* **Exercise prompt**
In the records below, repeat word for word only the lines starting at the one that contains "right ankle: (346, 558)" and ending at the one that contains "right shoulder: (114, 96)", pictures excluded.

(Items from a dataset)
=-=-=

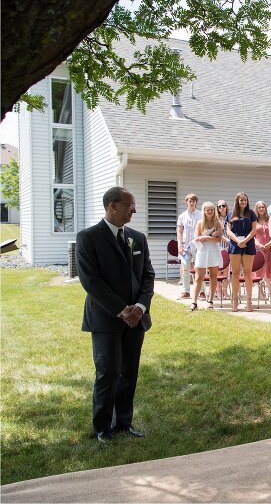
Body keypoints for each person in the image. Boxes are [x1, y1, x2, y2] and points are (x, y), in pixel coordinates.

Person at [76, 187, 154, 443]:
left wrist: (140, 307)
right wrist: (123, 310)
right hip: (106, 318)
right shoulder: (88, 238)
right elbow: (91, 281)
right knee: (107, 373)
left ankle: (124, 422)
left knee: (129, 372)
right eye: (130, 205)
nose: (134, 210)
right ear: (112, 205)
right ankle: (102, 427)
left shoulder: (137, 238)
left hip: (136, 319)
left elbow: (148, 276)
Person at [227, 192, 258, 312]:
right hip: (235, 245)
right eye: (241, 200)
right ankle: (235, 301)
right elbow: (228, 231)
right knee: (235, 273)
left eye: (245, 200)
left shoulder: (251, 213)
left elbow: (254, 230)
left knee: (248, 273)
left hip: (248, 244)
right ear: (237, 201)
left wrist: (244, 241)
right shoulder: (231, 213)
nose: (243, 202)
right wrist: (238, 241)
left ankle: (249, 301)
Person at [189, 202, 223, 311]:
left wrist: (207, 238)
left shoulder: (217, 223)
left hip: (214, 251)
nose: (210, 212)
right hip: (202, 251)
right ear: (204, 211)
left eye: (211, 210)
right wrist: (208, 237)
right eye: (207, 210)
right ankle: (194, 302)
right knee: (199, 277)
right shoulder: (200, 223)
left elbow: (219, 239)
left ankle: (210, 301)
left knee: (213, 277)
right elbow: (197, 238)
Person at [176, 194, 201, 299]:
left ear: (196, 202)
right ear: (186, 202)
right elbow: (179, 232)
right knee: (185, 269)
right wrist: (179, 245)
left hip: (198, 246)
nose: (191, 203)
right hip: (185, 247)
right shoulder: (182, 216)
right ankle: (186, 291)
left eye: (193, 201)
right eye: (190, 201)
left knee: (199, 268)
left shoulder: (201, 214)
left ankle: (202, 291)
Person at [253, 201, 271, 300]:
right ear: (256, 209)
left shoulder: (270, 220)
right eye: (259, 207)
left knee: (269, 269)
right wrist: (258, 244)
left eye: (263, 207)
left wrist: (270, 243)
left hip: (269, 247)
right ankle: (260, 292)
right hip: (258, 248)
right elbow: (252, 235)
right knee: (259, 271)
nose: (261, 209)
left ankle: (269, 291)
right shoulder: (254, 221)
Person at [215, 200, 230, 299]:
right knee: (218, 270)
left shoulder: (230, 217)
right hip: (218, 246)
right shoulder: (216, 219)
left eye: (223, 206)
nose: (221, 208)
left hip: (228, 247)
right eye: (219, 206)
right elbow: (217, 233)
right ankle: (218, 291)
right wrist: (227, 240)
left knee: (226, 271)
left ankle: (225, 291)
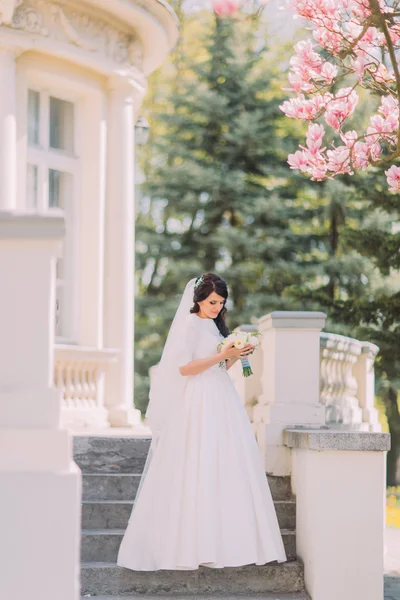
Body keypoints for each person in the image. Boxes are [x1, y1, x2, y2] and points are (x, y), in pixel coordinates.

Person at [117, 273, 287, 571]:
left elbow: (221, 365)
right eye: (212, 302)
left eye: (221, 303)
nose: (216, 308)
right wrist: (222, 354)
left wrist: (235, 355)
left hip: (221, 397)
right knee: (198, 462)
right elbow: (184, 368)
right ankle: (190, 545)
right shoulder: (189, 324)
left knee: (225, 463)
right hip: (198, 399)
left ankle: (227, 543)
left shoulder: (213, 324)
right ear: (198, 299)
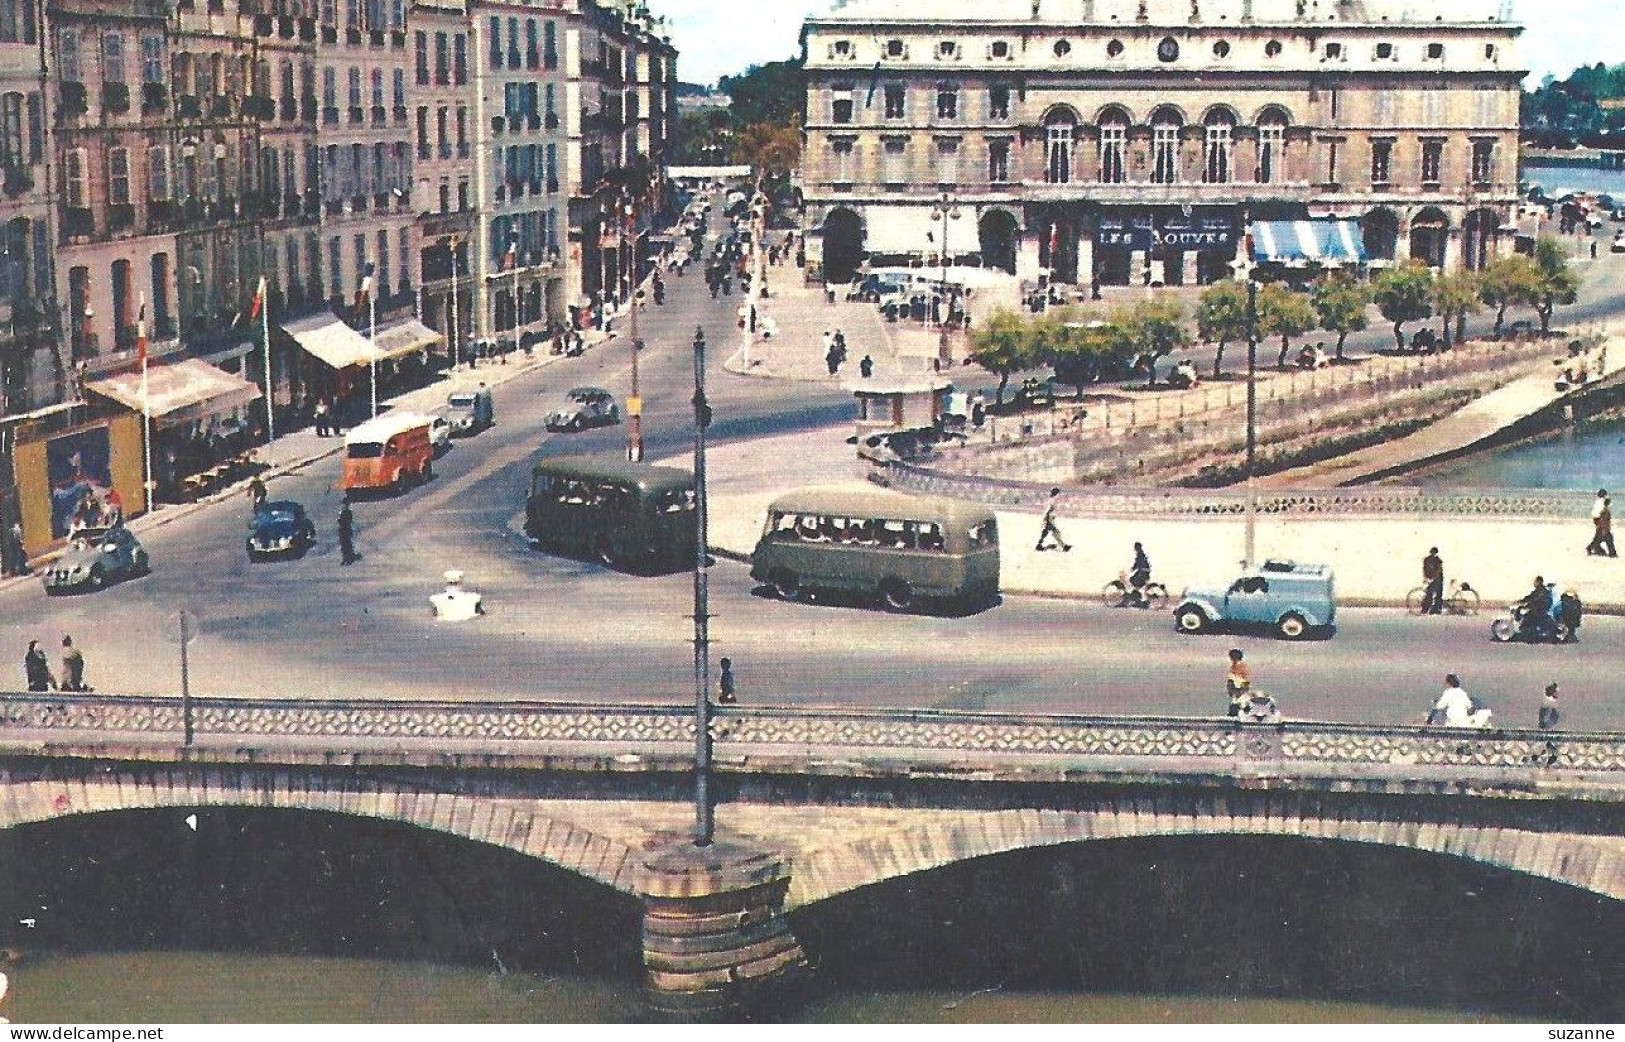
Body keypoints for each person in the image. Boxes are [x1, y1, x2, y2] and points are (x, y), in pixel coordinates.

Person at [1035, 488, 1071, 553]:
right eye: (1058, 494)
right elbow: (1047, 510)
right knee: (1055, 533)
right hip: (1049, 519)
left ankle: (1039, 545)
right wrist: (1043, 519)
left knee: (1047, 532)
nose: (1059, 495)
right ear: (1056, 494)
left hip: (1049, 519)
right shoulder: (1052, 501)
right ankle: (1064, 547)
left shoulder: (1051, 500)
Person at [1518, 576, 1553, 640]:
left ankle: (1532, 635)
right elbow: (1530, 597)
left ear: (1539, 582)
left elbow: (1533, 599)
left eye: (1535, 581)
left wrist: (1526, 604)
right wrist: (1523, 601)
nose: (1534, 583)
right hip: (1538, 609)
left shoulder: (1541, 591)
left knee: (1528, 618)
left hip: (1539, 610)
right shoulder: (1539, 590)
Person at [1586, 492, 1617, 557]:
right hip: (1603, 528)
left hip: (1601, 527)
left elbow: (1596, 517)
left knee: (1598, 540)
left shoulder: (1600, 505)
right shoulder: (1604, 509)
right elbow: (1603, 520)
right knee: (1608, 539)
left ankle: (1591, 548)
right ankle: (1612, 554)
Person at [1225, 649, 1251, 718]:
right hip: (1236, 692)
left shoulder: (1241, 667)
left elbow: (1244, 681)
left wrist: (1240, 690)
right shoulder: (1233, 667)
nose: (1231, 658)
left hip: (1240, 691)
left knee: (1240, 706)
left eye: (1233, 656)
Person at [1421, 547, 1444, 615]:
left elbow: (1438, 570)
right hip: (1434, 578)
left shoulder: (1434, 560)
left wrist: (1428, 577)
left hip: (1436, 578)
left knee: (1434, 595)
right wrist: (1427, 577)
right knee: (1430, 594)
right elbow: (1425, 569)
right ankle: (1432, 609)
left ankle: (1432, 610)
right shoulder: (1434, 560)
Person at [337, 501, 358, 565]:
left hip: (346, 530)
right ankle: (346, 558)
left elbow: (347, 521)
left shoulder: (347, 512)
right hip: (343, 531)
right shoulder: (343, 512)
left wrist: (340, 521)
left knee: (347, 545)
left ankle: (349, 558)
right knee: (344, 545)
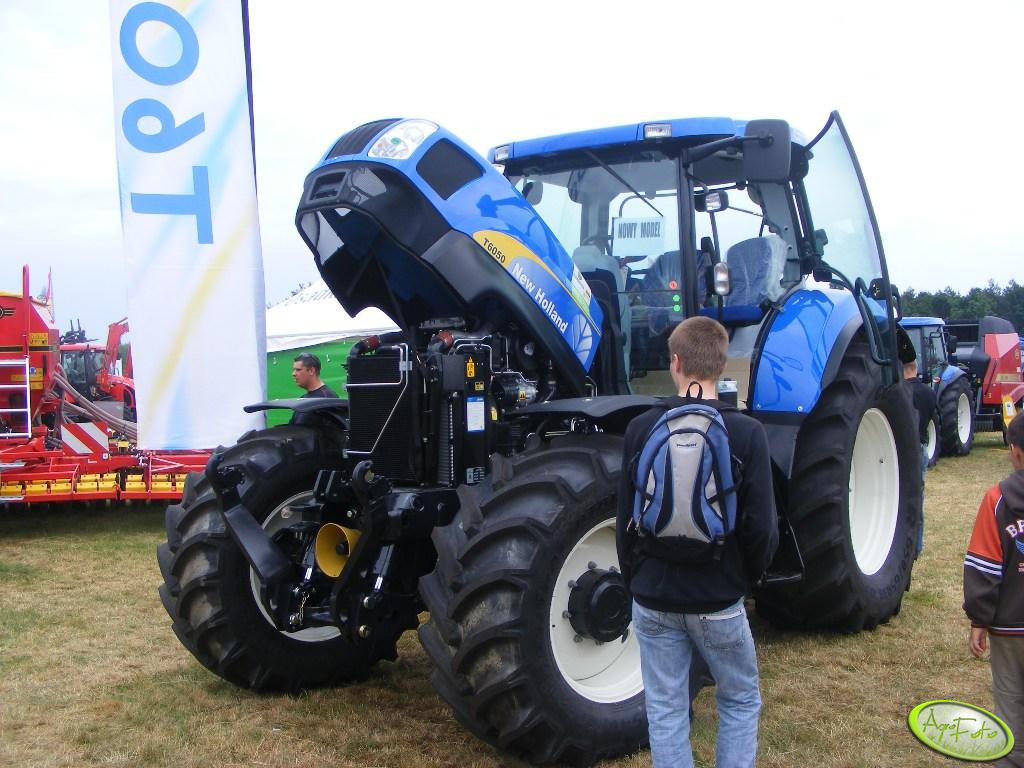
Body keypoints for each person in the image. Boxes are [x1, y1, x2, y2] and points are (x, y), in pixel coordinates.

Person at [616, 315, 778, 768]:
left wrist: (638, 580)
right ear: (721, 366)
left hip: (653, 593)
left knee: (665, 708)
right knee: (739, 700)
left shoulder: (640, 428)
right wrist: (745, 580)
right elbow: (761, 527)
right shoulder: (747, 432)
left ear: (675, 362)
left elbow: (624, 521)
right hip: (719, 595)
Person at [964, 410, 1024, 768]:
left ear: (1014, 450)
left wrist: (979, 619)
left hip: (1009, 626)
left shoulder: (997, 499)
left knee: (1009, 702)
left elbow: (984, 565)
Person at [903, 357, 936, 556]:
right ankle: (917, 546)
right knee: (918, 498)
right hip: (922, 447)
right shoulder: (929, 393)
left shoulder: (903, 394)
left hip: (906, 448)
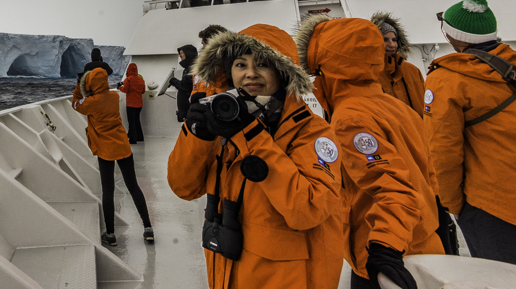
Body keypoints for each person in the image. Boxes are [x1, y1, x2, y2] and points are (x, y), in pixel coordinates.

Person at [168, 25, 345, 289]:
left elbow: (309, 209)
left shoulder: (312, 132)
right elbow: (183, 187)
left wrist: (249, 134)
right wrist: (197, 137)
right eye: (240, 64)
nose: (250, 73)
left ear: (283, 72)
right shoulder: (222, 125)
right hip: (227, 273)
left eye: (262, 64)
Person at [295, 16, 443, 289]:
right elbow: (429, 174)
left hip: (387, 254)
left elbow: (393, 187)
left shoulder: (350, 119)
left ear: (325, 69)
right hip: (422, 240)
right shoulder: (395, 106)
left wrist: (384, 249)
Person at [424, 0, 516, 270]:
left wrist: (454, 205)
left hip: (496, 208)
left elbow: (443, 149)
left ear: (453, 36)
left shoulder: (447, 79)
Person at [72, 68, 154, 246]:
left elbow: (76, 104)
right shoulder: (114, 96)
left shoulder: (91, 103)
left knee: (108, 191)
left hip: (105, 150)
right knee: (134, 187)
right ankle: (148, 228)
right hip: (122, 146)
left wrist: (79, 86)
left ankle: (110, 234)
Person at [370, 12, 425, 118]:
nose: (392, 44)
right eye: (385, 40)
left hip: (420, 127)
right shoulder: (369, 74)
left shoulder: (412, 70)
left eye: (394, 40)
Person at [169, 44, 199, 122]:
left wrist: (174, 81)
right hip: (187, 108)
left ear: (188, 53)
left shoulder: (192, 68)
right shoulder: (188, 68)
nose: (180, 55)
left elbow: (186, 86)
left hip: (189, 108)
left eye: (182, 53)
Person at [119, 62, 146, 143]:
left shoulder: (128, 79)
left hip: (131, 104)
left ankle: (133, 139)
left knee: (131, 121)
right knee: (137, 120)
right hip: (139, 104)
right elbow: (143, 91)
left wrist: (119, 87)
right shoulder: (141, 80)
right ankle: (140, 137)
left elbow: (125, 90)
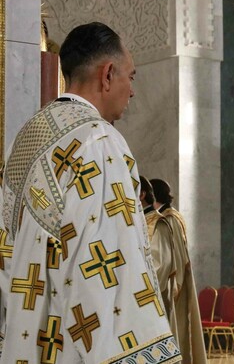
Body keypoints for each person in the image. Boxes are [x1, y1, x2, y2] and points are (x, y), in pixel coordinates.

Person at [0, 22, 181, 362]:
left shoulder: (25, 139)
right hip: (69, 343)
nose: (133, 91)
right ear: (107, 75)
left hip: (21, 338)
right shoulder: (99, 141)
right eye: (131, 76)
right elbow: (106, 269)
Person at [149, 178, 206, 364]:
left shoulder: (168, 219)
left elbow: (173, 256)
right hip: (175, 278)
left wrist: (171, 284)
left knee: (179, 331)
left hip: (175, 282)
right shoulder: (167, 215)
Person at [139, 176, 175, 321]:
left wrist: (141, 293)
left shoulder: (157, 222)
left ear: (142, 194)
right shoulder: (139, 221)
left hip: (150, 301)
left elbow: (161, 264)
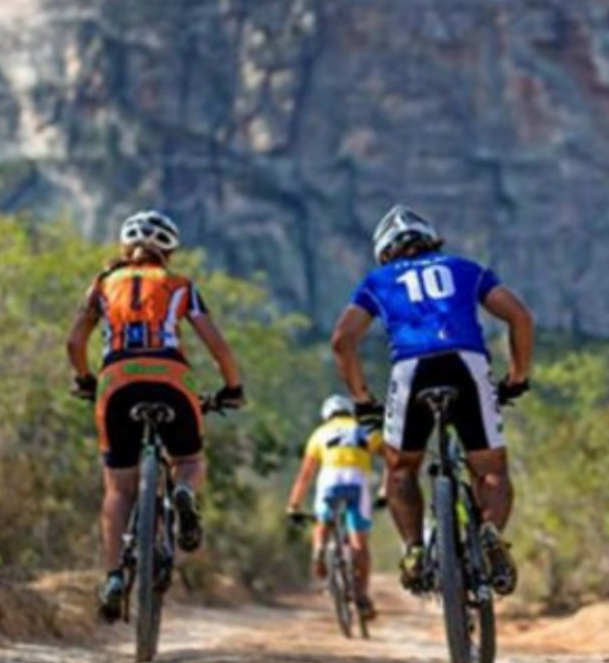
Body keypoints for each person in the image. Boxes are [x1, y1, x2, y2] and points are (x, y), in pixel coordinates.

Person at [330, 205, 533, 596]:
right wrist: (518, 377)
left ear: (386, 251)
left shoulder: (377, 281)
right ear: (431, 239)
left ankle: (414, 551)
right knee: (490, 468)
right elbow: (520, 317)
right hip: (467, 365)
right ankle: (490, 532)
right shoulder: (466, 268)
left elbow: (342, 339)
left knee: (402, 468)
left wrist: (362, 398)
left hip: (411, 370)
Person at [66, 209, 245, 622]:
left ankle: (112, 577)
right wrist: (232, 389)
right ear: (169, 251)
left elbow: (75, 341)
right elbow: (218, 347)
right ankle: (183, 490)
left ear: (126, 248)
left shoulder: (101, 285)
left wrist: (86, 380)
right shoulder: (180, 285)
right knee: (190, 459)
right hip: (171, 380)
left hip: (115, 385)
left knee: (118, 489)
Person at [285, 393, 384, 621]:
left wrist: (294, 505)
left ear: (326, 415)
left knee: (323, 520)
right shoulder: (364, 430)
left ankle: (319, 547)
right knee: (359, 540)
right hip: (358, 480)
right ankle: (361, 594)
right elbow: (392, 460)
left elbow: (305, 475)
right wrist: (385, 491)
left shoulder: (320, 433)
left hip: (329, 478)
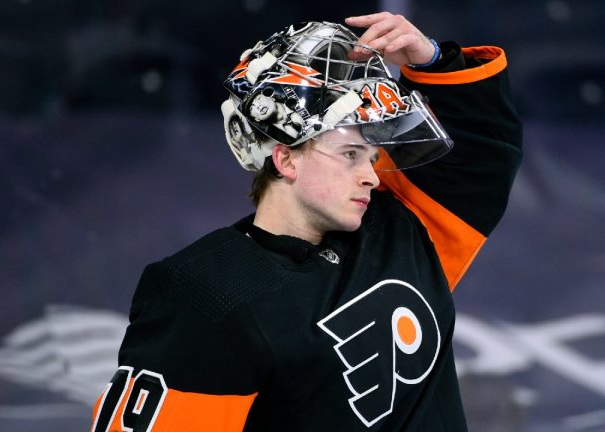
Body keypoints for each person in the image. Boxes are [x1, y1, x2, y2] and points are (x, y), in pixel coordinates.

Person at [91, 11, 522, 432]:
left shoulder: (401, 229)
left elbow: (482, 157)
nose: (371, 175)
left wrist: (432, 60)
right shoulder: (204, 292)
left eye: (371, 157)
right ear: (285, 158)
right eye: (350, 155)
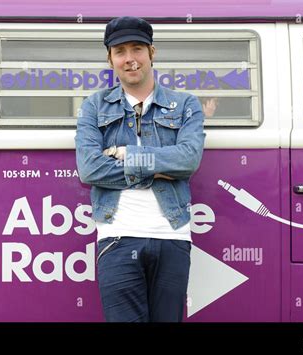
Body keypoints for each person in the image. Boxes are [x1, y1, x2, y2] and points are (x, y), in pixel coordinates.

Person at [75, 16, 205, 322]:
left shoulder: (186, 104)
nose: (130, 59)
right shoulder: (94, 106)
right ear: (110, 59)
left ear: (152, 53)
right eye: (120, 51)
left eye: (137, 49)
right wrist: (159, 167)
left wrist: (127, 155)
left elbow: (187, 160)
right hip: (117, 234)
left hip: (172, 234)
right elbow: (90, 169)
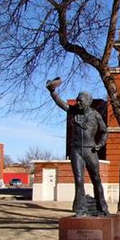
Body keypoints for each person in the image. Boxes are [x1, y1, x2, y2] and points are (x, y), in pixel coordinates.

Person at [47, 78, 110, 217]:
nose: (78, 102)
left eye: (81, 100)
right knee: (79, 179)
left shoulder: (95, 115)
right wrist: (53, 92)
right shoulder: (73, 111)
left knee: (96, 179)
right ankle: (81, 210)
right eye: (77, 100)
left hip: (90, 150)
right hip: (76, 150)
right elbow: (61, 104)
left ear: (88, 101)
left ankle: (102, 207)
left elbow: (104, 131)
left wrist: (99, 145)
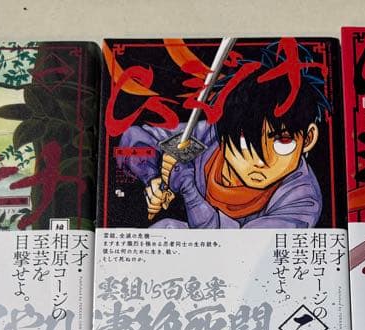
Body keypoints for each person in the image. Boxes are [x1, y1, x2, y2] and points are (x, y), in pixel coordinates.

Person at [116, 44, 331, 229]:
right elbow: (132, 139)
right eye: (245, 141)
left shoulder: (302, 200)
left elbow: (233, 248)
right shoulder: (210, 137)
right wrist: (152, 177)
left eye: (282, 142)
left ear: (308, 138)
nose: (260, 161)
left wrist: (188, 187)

=-=-=

* **Solved problem**
right ankle: (346, 558)
left elbow: (347, 521)
left shoulder: (347, 512)
right hip: (343, 531)
right shoulder: (343, 512)
left wrist: (340, 521)
left knee: (347, 545)
left ankle: (349, 558)
right knee: (344, 545)
Body keypoints for each person in the image. Boxes are [x1, y1, x2, y2] and points are (x, y), in pixel coordinates.

Person at [616, 315, 778, 768]:
left wrist: (638, 580)
right ear: (721, 366)
left hip: (653, 593)
left knee: (665, 708)
right knee: (739, 700)
left shoulder: (640, 428)
right wrist: (745, 580)
right elbow: (761, 527)
right shoulder: (747, 432)
left ear: (675, 362)
left elbow: (624, 521)
right hip: (719, 595)
Person at [964, 410, 1024, 768]:
left ear: (1014, 450)
left wrist: (979, 619)
left hip: (1009, 626)
left shoulder: (997, 499)
left knee: (1009, 702)
left elbow: (984, 565)
Person at [903, 357, 936, 556]:
right ankle: (917, 546)
right knee: (918, 498)
right hip: (922, 447)
right shoulder: (929, 393)
left shoulder: (903, 394)
left hip: (906, 448)
Body keypoints for each person in the image. Boxes are [x1, y1, x2, y2] and points are (x, y), in pixel coordinates.

Person at [168, 25, 345, 289]:
left elbow: (309, 209)
left shoulder: (312, 132)
right elbow: (183, 187)
left wrist: (249, 134)
right wrist: (197, 137)
right eye: (240, 64)
nose: (250, 73)
left ear: (283, 72)
right shoulder: (222, 125)
right hip: (227, 273)
left eye: (262, 64)
Person at [295, 16, 443, 289]:
right elbow: (429, 174)
left hip: (387, 254)
left elbow: (393, 187)
left shoulder: (350, 119)
left ear: (325, 69)
right hip: (422, 240)
right shoulder: (395, 106)
left wrist: (384, 249)
Person at [424, 0, 516, 270]:
left wrist: (454, 205)
left hip: (496, 208)
left elbow: (443, 149)
left ear: (453, 36)
left shoulder: (447, 79)
Person at [72, 68, 154, 246]:
left elbow: (76, 104)
right shoulder: (114, 96)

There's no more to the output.